Military Needs Women: Navy’s 1st Female Fighter Jet Pilot

The U.S. Navy’s first female F-14 tomcat fighter pilot advised women to be “fearless” and “go all in” because the military needs women in leadership roles.

In the mid-1990's Carey Lohrenz accomplished something no other woman had done before. She told NBC 7 Wednesday that she didn't think twice about pursuing her passion to become a Navy pilot.

The daughter of a U.S. Marine says growing up she believed she could do anything but being a trailblazer in a field of men wasn't an easy ride.

“I always came from a position of, the jet doesn't know the difference, so why is this such a big deal,” said Lohrenz.

But apparently it was a big deal to her fellow Navy pilots who weren't ready to welcome in a woman combat pilot.

“Stepping into naval aviation it was about a hundred years of entrenched strong culture,” Lohrenz said.
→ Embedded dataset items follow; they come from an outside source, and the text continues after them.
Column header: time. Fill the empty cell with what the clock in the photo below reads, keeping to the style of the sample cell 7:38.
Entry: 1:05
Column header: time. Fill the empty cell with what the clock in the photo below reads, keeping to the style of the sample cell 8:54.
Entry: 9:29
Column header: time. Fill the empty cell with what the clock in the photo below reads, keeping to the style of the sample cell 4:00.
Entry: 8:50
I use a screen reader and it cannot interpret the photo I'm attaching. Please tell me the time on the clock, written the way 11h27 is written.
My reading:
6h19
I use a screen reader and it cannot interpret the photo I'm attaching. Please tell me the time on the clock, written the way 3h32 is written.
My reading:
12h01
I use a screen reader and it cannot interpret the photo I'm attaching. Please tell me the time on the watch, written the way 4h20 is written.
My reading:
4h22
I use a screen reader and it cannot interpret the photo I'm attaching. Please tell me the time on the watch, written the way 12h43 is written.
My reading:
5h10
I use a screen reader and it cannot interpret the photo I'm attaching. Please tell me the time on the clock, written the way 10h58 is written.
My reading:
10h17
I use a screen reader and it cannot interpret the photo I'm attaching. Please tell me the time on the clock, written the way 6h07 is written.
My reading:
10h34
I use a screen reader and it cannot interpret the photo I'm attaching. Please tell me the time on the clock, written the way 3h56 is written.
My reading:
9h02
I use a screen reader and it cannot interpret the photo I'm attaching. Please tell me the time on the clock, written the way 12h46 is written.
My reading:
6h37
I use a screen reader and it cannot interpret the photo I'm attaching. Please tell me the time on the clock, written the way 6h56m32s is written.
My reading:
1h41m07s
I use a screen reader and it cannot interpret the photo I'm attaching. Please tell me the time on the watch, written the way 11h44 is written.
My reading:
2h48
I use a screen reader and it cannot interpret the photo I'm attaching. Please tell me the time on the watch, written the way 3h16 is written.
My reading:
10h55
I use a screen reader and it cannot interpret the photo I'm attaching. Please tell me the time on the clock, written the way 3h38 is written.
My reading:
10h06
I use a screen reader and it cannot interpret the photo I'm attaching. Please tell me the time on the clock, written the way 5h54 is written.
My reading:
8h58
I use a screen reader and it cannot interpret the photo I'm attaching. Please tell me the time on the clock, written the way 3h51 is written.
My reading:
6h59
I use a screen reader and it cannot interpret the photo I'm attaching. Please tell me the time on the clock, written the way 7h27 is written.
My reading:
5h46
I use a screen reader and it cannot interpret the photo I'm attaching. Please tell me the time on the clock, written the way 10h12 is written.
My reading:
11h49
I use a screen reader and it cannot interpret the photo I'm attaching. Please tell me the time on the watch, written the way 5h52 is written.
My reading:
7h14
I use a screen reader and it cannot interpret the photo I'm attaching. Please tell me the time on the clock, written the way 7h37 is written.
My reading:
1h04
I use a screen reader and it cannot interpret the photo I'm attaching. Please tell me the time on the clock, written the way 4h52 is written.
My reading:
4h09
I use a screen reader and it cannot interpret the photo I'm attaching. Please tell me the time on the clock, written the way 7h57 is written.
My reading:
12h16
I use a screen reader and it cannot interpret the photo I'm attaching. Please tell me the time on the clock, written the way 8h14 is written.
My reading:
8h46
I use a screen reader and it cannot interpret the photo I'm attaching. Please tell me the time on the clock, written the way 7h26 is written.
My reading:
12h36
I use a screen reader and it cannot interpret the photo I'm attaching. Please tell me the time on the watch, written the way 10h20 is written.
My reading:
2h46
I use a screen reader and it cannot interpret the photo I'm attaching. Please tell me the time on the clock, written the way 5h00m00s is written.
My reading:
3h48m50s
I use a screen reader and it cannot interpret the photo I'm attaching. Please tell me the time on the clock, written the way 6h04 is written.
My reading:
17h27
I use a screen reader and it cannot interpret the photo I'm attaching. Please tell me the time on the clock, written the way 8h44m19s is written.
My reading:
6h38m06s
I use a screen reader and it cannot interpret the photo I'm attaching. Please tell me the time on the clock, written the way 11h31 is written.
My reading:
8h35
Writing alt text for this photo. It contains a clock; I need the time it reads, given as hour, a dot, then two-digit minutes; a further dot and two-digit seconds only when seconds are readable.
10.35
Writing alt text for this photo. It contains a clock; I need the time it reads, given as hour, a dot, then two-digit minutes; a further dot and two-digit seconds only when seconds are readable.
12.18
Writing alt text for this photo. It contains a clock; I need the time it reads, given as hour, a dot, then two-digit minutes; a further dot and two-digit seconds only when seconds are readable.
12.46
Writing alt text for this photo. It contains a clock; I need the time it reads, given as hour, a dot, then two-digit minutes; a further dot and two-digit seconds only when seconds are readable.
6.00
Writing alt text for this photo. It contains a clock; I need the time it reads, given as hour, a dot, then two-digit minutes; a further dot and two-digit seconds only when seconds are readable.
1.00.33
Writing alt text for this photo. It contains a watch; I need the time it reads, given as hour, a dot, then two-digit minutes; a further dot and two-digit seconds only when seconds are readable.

A culture that created an atmosphere that wasn't very friendly to female pilots and Lohrenz says it never got easier.

Courtesy Carey Lohrenz

While she knows women still have to break through many barriers she told women at the Farmers Insurance Open Executive Women’s Day luncheon in La Jolla to be fearless.

Women must push forward in combat and leaderships roles because the military needs women, she explained.

“From a numbers perspective, first of all, but more importantly women problem solve differently,” she said. “We bring different assets and attributes to the table.”

Her message to women in fields like technology, politics, and business is not to wait until you think you are ready for the next big thing to grab an opportunity, because most men don't.

“At the end of the day when you start questioning that voice that says I am not ready yet, go all in,” she said.

Lohrenz believes when you push past those limits, that is when the magic happens.